Certainly I WAS vulnerable already……I go out in public a lot. I talk to people everyday. I walk alone at night…..That’s vulnerable right? heck, I’m married, I’m a parent! yeah……I’ve got this vulnerability thing covered! She very politely listened to my rationalizing and justifying. I realize now that she was probably smiling and rolling her eyes at this point. At least she didn’t laugh out loud.
She explained that I had one last block in my flow that I needed to let go of in order to fulfill my life’s purpose. She implored me to ponder it and then practice being vulnerable and showing up fully by asking questions that I didn’t already know the answer to. yikes! That was NOT something I could even conceive of doing.
She told me to practice just putting myself out there honestly by asking for what I wanted and relinquishing any attachment to the outcome…….In other words risk hearing the word “no”, risk getting my feelings hurt and risk failing? again yikes! not something I really wanted to practice.
Suddenly I had visions of walking around exposed and naked. The story of the Emperor’s clothes came to mind and I cringed. Asking me to forget a lifetime of hurt and shed all of that protection I had spent years knitting around myself? I was wearing garments for protection that were constructed from scars that formed over past hurts. It was a lot of work creating all that protection and now she was telling me that in order to get what I wanted I had to show up without my protection?……..ugh!
I know better than to ignore sound advice, but like the cobbler who doesn’t take the time to make shoes for himself, us practitioners in the healing field often forget to attend to our own needs.

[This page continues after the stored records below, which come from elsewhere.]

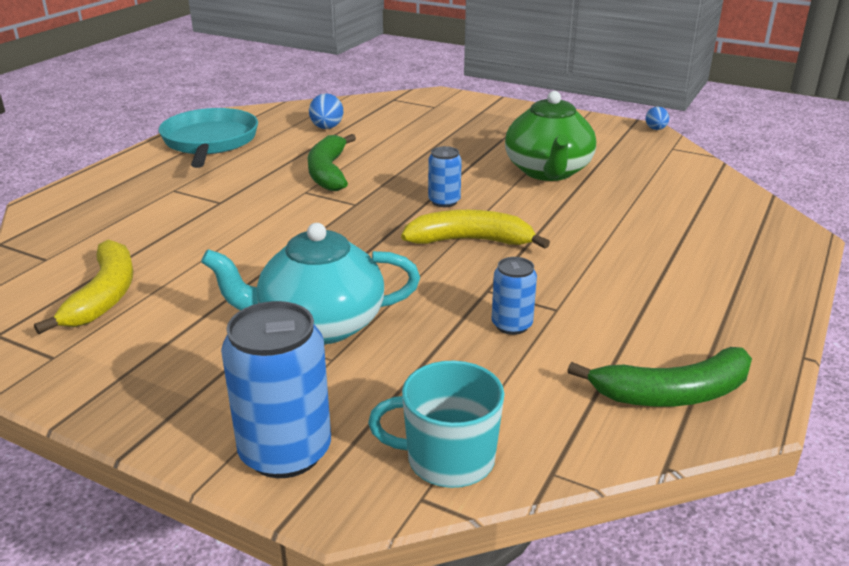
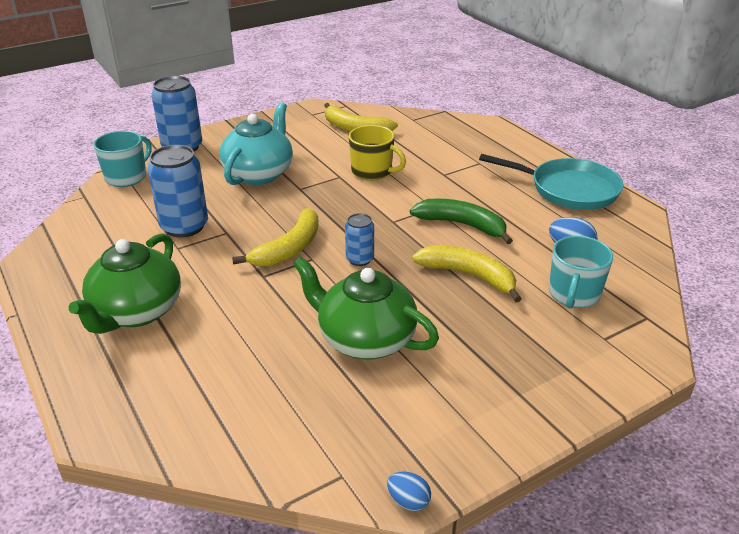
camera: 120 degrees right, 5 degrees up
(246, 244) = (372, 172): none -> yellow mug
(392, 119) = (573, 294): none -> turquoise mug
(412, 154) = (468, 275): none -> yellow banana
(511, 325) = (184, 226): blue can -> blue can, size x1.82
(673, 393) = (69, 249): green banana -> none
(680, 281) = (136, 312): none -> green teapot

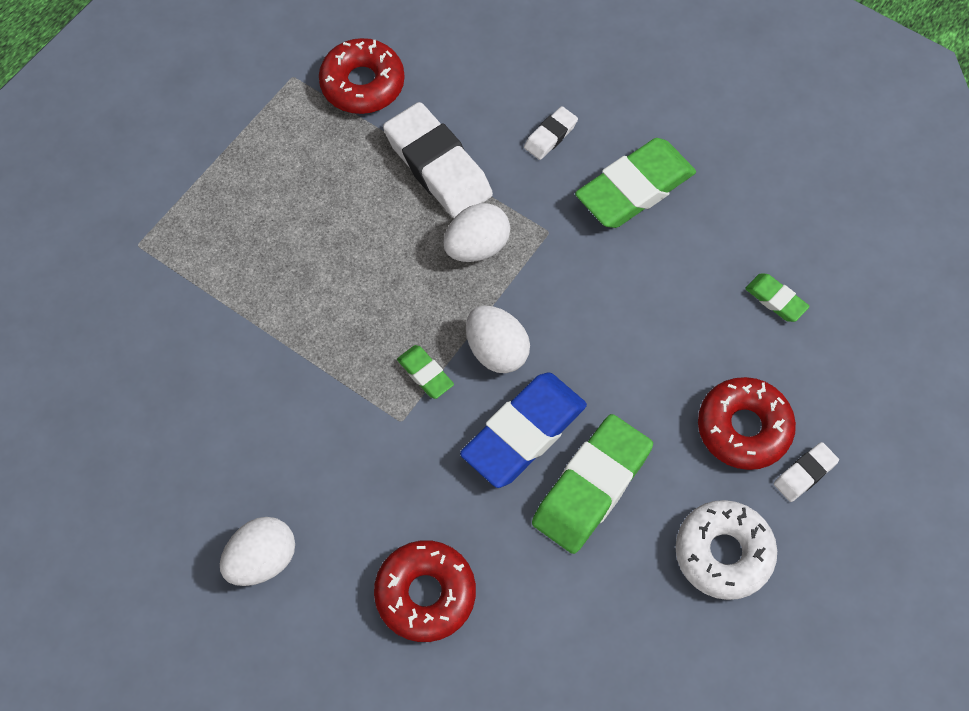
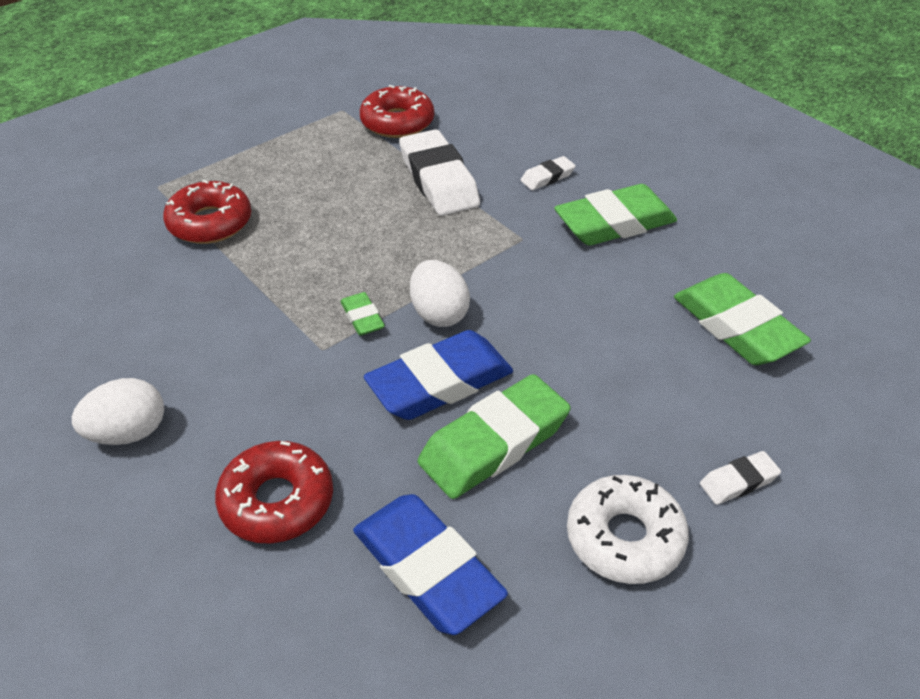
camera: 15 degrees right, 20 degrees down
(477, 246) = (451, 237): white egg -> none
(573, 624) = (427, 569): none -> blue eraser
(743, 428) = (677, 426): red donut -> red donut (210, 223)
(775, 300) = (736, 327): green eraser -> green eraser, size x2.09

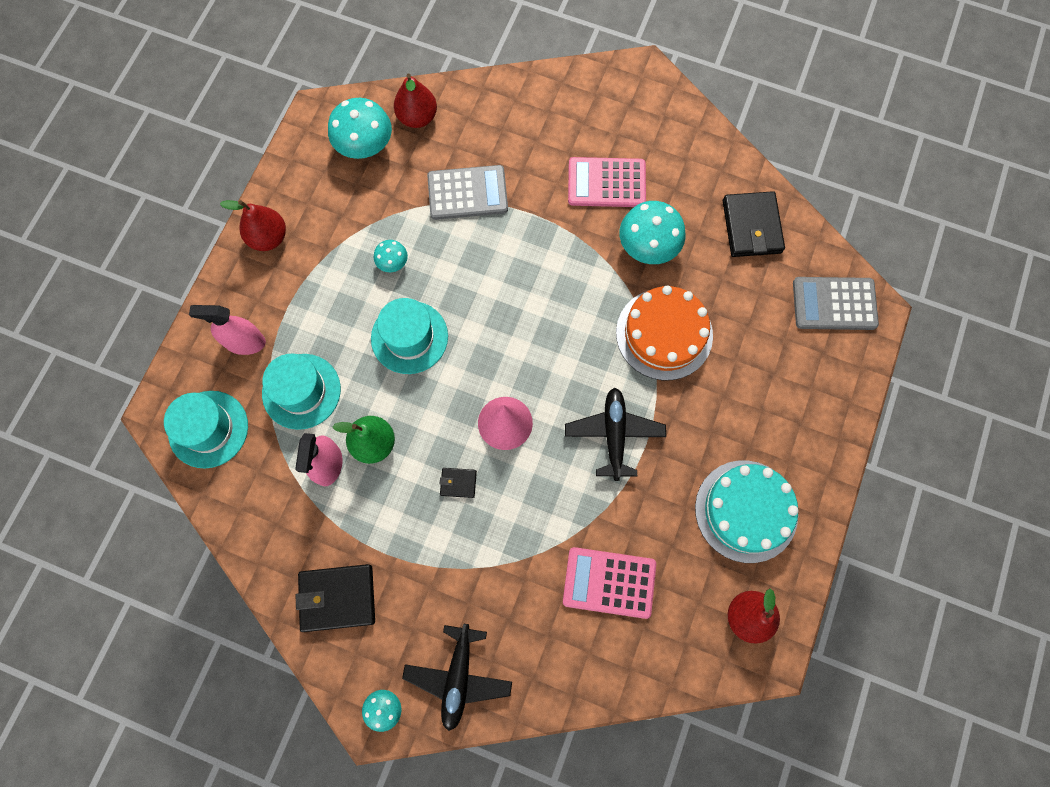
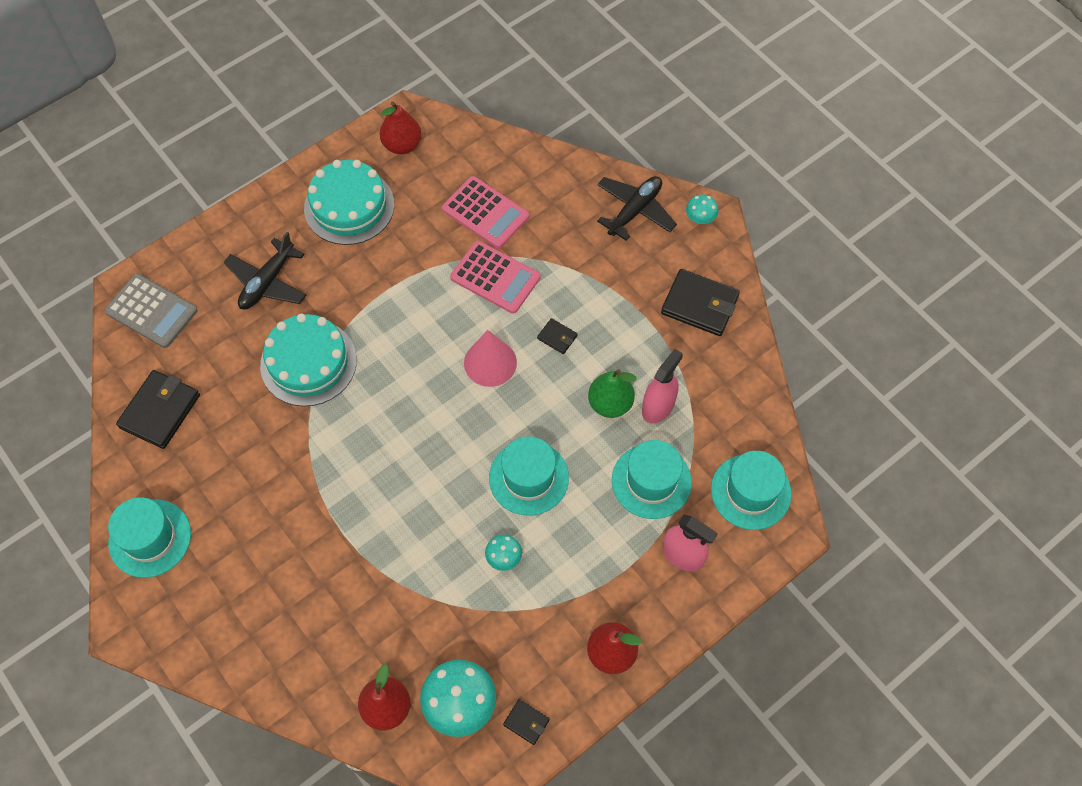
camera: 150 degrees left, 10 degrees down
(309, 159) = (526, 722): none -> black wallet
(467, 193) = (389, 590): grey calculator -> none
(606, 183) = (253, 525): pink calculator -> pink calculator (495, 277)
(614, 434) = (408, 308): black plane -> black plane (267, 282)
(648, 247) = (263, 443): turquoise mushroom -> none
(664, 334) = (308, 362): orange cake -> turquoise cake
(676, 134) = (150, 538): none -> turquoise hat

As always happens, someone out in the world recently showed up in my life for the distinct purpose of reflecting back an area of my life that I need to grow in….. There’s that conversation replaying in my head between my mentor and I about showing up fully and embracing vulnerability…..actually leaning into the discomfort of it.
In my practice I talk about letting go in order to receive. I advise people everyday to look around themselves to see what is showing up because other people are a reflection of what is inside ourselves. People come into our lives like big mirrors to teach us insight whether they realize it or not.
You know that moment when the steam clears and you see yourself clearly in the mirror? Tonight my reflection spoke that V word in conversation as if it was a compromised condition; a weakened state and I saw that suit of scars reflecting back at me, keeping me bound and from living life in the flow. The block in my flow system was that darn self protection I was STILL wearing! It really wasn’t a pretty to see. I looked away….
Again, people come into our lives to show us things……
Life has presented challenges lately and I’ve been retreating a little at times to lick my wounds. Before I went to sleep tonight I asked God to dissolve any blocks in my flow that were still present and to show me clearly what they were. God is a prankster at times and tonight I was awakened at midnight with a feeling of joy realizing that block I had around vulnerability just dissolved. Yeah….my aha moment came at midnight.
I woke up happy that I had felt hurt because it meant that I had been fully present and vulnerable. I’m okay with that.
Now I ask you…..Are you showing up fully in your life? If not, what is blocking that process for you?